Convert every line of the entries below into a single numbered list. Skip blank lines and leave out the pictures.

--- begin ---

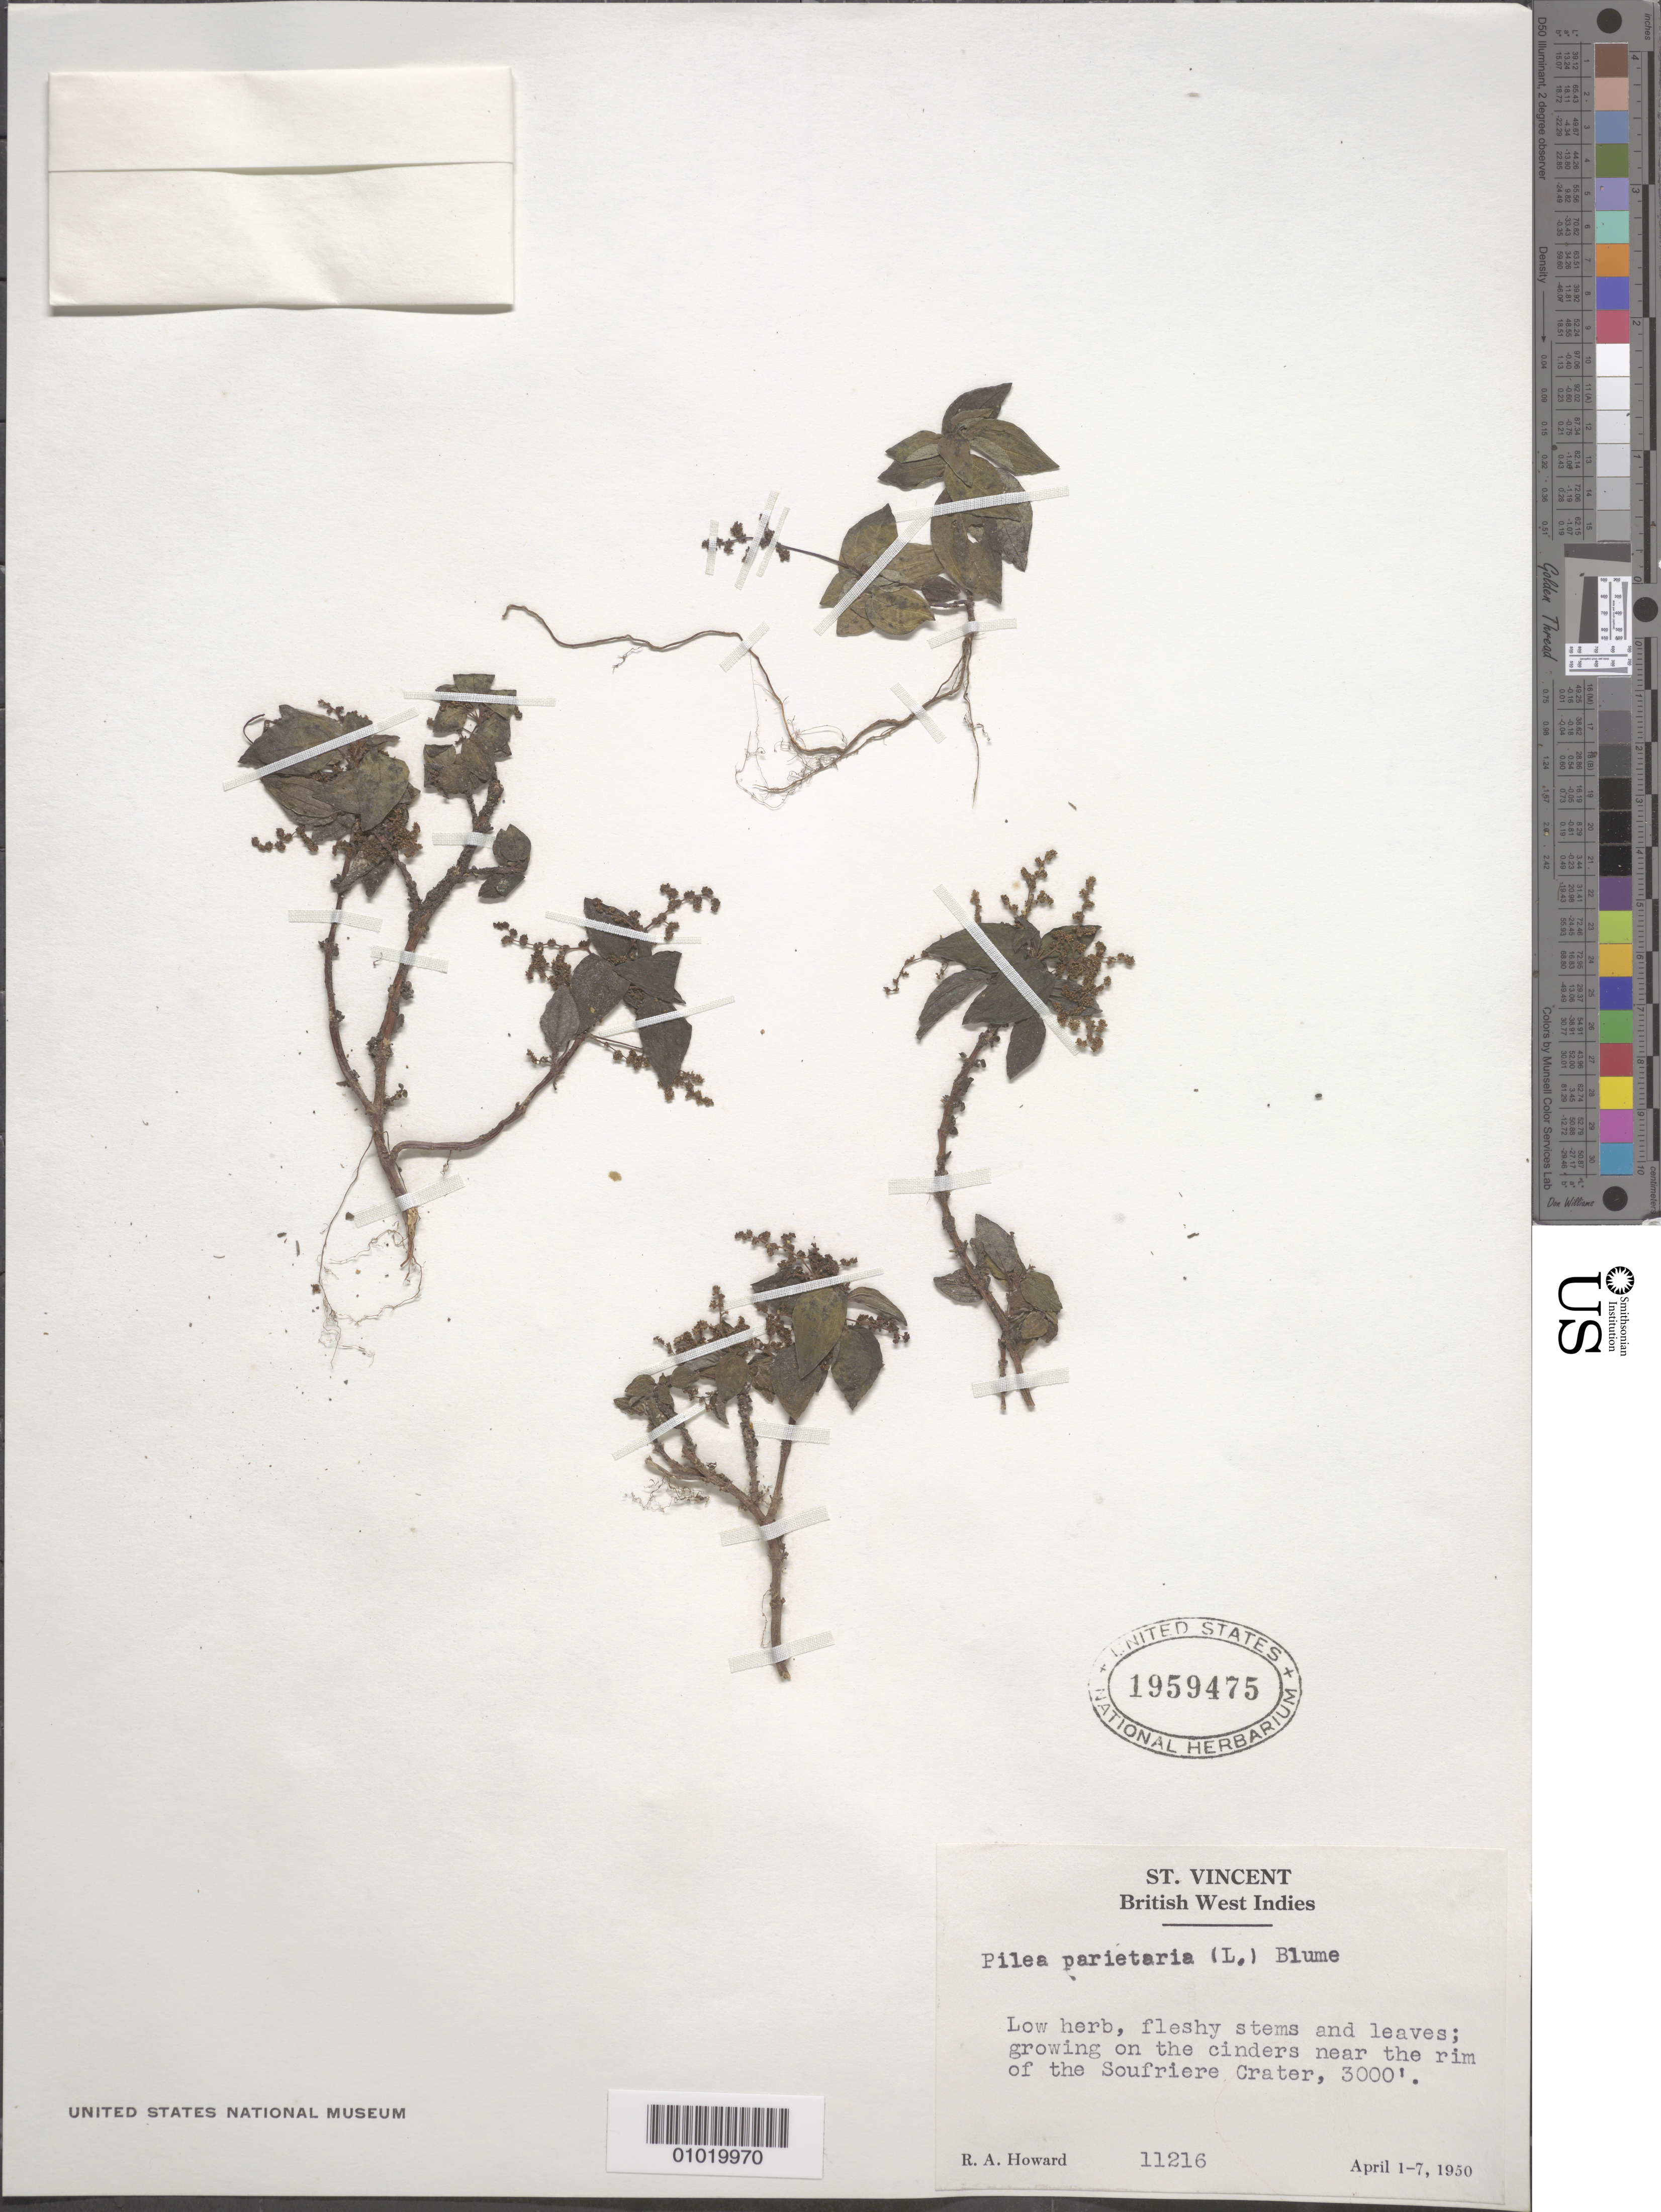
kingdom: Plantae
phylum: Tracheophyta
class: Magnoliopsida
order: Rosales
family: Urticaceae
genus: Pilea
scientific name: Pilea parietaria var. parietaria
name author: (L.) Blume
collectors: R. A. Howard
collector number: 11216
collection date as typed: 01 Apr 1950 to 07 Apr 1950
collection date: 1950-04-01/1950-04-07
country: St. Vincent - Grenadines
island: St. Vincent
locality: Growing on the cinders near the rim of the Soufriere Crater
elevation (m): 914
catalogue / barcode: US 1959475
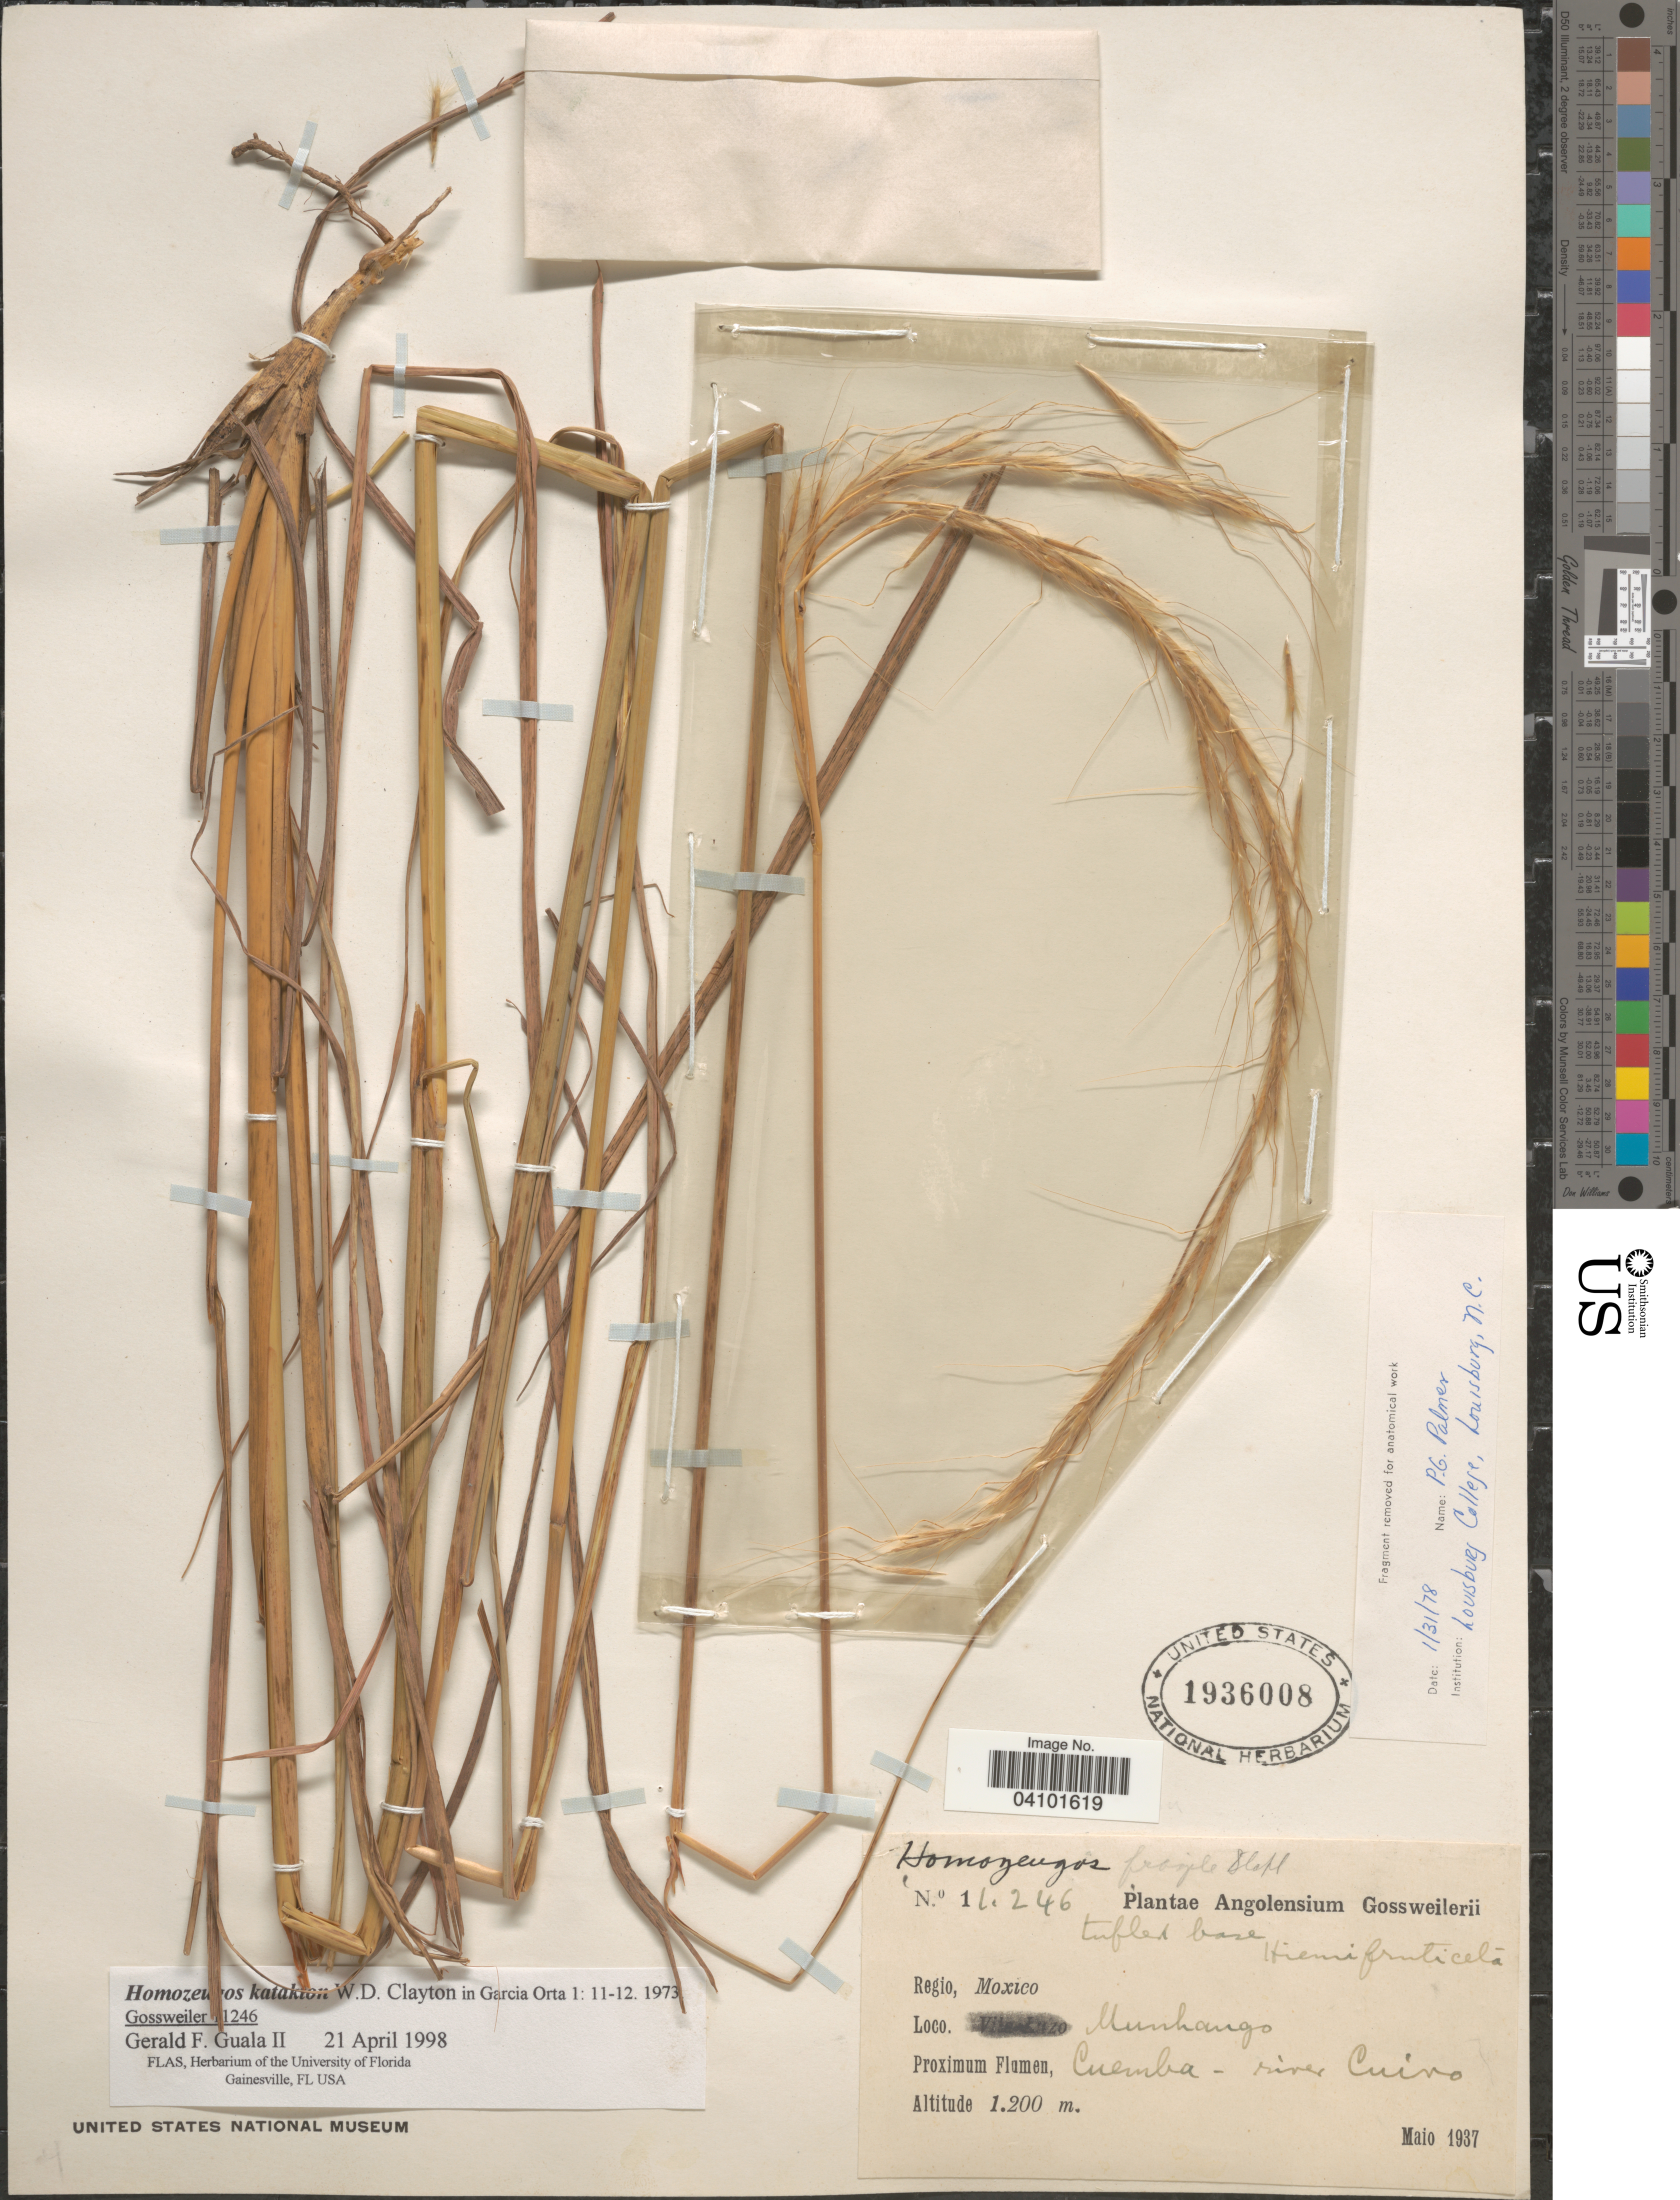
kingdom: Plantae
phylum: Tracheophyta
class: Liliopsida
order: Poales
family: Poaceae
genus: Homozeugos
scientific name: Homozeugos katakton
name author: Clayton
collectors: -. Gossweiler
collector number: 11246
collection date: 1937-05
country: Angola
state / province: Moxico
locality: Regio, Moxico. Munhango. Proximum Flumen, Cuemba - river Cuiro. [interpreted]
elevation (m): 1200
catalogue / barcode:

--- end ---

SOLVED PROBLEM
1. kingdom: Plantae
2. phylum: Tracheophyta
3. class: Magnoliopsida
4. order: Rosales
5. family: Urticaceae
6. genus: Pilea
7. scientific name: Pilea parietaria var. parietaria
8. name author: (L.) Blume
9. collectors: R. A. Howard
10. collector number: 11216
11. collection date as typed: 01 Apr 1950 to 07 Apr 1950
12. collection date: 1950-04-01/1950-04-07
13. country: St. Vincent - Grenadines
14. island: St. Vincent
15. locality: Growing on the cinders near the rim of the Soufriere Crater
16. elevation (m): 914
17. catalogue / barcode: US 1959475
18. kingdom: Plantae
19. phylum: Tracheophyta
20. class: Liliopsida
21. order: Poales
22. family: Poaceae
23. genus: Homozeugos
24. scientific name: Homozeugos katakton
25. name author: Clayton
26. collectors: -. Gossweiler
27. collector number: 11246
28. collection date: 1937-05
29. country: Angola
30. state / province: Moxico
31. locality: Regio, Moxico. Munhango. Proximum Flumen, Cuemba - river Cuiro. [interpreted]
32. elevation (m): 1200
33. catalogue / barcode:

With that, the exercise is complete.